(Transcribed page contents)
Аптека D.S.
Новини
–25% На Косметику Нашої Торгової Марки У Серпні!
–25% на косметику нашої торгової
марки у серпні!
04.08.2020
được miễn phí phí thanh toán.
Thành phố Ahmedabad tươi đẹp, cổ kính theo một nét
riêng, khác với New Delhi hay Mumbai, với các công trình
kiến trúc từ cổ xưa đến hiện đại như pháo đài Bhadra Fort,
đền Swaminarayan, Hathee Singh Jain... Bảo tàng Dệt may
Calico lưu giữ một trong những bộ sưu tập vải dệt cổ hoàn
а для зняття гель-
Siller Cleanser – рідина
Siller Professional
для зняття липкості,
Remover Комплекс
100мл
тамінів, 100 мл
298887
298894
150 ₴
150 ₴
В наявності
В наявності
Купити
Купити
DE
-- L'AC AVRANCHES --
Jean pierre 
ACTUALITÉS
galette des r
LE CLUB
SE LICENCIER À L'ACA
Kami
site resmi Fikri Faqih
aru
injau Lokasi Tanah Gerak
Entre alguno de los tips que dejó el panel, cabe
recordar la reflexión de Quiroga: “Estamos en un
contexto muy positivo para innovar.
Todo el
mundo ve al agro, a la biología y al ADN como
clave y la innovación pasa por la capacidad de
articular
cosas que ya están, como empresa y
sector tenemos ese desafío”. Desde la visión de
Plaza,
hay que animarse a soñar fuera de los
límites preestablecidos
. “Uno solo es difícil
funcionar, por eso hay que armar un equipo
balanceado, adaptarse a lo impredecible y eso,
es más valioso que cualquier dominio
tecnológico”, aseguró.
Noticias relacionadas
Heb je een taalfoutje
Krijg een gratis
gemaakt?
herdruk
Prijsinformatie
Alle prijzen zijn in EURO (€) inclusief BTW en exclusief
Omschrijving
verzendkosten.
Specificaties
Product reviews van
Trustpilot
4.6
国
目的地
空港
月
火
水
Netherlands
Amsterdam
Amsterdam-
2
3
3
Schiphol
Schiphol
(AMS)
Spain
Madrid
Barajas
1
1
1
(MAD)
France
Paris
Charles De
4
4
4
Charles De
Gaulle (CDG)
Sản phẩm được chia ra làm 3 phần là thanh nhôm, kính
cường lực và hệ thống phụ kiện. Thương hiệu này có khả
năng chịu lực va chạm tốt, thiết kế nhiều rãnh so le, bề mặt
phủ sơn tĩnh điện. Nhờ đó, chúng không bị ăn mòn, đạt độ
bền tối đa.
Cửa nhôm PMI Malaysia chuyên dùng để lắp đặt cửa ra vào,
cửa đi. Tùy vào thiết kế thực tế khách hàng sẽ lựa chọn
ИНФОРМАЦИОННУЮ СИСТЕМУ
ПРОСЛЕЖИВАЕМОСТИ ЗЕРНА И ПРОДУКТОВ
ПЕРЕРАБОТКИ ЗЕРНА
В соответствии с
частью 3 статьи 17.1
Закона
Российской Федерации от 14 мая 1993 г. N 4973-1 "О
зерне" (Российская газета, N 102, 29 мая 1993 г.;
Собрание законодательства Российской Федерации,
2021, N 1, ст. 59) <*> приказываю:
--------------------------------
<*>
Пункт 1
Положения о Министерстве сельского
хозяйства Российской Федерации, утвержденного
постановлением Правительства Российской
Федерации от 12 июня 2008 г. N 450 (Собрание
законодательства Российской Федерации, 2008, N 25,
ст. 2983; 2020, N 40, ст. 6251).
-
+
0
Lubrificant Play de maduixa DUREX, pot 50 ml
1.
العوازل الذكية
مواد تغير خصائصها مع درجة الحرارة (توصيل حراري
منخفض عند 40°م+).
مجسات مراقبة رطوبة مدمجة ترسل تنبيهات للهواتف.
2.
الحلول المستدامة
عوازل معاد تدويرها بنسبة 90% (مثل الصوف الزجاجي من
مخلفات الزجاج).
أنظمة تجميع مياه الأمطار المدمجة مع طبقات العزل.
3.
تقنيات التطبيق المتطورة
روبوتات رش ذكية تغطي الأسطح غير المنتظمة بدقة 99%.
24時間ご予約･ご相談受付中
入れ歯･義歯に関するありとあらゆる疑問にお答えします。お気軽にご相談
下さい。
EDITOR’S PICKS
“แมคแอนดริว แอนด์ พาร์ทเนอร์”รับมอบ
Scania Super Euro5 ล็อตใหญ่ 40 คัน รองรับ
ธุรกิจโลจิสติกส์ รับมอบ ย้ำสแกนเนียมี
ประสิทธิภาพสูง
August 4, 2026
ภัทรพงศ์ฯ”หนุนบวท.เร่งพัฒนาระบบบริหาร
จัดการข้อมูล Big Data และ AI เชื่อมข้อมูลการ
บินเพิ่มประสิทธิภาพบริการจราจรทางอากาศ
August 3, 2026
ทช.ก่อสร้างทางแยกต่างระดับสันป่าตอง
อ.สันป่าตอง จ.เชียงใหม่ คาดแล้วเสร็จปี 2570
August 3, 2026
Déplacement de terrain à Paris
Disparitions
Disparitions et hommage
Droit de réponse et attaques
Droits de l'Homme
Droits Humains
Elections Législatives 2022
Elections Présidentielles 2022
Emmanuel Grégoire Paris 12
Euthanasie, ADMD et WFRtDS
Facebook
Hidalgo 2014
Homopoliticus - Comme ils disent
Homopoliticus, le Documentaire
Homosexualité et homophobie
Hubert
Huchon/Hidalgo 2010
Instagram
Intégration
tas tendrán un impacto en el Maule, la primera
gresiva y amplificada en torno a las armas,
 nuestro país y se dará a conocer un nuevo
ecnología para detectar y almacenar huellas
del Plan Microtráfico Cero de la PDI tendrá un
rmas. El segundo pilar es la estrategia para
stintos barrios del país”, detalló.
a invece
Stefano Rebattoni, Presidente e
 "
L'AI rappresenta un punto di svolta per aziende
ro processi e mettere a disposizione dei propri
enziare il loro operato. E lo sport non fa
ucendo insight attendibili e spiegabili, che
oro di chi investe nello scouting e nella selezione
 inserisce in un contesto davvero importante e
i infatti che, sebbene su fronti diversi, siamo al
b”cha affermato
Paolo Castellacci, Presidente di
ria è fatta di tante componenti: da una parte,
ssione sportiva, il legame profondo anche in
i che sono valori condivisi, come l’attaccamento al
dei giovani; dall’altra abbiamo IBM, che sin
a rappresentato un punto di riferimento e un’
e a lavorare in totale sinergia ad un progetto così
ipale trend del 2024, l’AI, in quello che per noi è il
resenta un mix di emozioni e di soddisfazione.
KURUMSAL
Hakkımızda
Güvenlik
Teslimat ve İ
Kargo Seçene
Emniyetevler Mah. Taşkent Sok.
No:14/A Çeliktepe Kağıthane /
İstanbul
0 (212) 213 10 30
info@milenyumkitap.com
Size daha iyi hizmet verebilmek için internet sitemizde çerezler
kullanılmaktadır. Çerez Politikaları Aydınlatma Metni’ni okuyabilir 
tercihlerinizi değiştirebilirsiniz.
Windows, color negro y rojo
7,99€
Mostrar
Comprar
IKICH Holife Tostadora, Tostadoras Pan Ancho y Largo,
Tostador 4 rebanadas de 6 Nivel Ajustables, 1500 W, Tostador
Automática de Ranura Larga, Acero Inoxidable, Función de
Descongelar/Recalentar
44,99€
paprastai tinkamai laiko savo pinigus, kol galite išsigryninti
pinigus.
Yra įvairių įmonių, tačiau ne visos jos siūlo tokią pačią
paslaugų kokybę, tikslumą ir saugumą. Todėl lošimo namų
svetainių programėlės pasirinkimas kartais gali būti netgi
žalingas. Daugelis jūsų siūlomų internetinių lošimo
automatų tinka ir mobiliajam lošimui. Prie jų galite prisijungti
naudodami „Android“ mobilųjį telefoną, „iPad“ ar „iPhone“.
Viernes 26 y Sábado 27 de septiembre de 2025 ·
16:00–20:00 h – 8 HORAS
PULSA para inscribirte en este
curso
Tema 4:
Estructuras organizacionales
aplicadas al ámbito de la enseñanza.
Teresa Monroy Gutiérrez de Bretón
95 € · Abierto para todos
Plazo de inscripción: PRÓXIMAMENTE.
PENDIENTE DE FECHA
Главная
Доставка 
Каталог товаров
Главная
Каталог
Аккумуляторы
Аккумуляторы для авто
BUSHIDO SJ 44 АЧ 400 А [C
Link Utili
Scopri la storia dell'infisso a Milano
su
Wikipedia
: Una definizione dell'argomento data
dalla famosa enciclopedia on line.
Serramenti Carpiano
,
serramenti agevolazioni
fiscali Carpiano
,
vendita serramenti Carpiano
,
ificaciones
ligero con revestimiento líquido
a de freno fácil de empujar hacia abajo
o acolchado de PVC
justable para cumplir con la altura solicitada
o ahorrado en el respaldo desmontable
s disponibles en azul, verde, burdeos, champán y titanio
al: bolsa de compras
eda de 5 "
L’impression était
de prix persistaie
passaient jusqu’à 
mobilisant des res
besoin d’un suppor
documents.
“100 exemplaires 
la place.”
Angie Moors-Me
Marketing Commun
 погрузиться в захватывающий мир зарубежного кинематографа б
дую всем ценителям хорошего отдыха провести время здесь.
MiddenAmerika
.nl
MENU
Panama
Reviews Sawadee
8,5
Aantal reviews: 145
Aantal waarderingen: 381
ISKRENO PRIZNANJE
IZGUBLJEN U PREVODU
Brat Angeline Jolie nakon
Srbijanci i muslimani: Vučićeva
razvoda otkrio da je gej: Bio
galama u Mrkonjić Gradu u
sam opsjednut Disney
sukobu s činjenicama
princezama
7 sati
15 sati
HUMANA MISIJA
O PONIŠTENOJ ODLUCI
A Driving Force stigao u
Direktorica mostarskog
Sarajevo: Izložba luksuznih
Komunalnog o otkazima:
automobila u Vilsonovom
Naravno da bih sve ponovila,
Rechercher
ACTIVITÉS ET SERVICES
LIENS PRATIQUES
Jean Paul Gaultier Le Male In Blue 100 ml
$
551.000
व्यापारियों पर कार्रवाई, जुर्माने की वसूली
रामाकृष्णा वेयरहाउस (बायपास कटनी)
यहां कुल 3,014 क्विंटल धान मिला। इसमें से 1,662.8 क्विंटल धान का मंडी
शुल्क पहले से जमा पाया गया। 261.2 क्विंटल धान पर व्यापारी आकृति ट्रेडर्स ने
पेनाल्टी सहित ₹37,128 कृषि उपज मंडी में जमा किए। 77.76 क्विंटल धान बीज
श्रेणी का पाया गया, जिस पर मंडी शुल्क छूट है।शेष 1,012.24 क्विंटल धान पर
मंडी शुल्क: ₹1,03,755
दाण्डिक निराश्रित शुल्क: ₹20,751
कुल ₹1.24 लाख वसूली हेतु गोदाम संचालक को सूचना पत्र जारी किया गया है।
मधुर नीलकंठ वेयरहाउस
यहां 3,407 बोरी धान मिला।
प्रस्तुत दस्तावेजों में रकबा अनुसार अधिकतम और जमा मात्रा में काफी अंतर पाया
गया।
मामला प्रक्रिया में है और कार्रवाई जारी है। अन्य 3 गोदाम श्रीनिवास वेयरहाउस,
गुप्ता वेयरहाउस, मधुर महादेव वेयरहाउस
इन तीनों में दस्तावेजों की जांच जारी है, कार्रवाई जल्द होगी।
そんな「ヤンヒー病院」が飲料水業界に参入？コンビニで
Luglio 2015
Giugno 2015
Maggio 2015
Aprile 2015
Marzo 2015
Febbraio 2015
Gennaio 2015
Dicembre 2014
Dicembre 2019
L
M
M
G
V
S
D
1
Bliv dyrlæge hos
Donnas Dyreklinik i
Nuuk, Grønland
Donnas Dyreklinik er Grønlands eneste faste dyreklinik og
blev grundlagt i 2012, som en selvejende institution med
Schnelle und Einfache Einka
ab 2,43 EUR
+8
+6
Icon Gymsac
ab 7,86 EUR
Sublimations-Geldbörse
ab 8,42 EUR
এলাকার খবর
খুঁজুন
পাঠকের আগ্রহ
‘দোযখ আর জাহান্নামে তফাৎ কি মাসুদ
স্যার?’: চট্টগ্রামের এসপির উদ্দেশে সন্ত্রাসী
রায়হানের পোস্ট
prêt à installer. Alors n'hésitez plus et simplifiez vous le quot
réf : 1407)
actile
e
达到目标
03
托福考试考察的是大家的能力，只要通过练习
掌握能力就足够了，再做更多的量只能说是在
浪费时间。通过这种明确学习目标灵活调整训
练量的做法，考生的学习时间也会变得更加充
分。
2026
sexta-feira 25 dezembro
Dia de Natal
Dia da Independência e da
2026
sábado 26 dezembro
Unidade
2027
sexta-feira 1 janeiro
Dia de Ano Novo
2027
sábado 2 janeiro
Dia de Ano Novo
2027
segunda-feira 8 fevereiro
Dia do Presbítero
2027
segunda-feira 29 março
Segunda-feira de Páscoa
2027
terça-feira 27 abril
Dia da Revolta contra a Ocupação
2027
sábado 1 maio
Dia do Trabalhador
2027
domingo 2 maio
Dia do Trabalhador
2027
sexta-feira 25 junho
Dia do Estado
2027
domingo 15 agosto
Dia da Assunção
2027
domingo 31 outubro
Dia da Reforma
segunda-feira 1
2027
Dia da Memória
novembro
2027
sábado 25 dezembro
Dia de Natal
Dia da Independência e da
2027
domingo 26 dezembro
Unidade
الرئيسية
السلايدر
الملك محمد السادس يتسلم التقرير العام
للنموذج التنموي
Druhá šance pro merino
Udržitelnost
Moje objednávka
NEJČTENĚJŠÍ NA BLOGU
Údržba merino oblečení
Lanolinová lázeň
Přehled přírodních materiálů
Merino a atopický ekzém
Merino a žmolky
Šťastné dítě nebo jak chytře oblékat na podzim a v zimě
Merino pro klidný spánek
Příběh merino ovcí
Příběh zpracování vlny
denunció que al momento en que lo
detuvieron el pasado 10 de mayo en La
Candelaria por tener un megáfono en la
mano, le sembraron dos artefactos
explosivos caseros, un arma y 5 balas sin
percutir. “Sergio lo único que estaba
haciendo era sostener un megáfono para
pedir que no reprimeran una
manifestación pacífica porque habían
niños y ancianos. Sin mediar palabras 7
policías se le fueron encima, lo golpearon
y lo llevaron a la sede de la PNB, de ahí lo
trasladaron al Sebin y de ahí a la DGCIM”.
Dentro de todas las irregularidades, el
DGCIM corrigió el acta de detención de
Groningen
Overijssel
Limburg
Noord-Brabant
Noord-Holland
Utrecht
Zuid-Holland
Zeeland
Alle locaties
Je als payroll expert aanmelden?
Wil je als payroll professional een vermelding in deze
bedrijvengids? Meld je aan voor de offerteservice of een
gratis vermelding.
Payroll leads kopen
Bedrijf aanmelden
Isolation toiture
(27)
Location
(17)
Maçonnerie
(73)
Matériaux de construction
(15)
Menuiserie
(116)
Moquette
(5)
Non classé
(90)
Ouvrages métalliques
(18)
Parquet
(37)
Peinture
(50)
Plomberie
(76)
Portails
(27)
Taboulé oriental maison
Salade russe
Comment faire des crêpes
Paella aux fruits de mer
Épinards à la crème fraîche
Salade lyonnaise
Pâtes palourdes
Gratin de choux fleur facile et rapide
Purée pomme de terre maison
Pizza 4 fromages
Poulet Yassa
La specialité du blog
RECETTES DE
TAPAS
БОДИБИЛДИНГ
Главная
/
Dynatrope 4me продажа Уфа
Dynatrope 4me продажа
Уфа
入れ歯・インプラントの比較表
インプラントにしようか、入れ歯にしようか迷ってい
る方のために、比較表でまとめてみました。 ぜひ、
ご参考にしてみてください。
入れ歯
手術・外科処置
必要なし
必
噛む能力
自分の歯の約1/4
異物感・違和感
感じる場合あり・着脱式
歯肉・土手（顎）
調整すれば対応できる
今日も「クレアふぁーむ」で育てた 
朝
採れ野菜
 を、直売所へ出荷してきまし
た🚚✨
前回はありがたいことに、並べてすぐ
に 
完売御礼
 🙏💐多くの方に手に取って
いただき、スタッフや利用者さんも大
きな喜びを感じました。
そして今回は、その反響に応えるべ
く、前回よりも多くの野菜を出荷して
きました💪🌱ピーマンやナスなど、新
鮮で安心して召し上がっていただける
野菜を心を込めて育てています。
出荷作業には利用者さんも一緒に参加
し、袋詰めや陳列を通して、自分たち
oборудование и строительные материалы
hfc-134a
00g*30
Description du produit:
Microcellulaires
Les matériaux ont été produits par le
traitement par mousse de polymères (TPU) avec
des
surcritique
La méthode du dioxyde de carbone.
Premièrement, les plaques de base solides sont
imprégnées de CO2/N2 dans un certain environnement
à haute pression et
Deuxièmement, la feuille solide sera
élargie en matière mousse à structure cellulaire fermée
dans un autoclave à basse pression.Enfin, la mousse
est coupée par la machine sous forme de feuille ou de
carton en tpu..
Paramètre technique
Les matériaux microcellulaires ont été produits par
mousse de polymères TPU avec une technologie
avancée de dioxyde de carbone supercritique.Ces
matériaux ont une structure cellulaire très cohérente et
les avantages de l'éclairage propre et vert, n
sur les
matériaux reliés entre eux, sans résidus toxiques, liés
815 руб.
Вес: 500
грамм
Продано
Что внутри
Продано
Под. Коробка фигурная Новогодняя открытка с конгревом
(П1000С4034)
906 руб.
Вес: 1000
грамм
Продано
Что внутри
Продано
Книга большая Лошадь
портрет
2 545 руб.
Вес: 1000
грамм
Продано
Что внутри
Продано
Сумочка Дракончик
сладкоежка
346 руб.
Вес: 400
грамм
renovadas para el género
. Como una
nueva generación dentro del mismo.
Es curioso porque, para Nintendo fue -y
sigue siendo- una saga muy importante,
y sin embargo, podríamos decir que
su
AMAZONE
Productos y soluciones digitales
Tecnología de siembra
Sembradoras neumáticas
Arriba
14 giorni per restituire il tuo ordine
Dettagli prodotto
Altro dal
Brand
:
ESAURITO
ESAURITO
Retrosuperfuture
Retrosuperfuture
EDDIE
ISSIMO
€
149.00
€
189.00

▶ **Work to be completed**: What the task asks for is a word-for-word repeat of the lines above, from the first through the one containing "kiến trúc từ".

▶ **Written response**:
Аптека D.S.
Новини
–25% На Косметику Нашої Торгової Марки У Серпні!
–25% на косметику нашої торгової
марки у серпні!
04.08.2020
được miễn phí phí thanh toán.
Thành phố Ahmedabad tươi đẹp, cổ kính theo một nét
riêng, khác với New Delhi hay Mumbai, với các công trình
kiến trúc từ cổ xưa đến hiện đại như pháo đài Bhadra Fort,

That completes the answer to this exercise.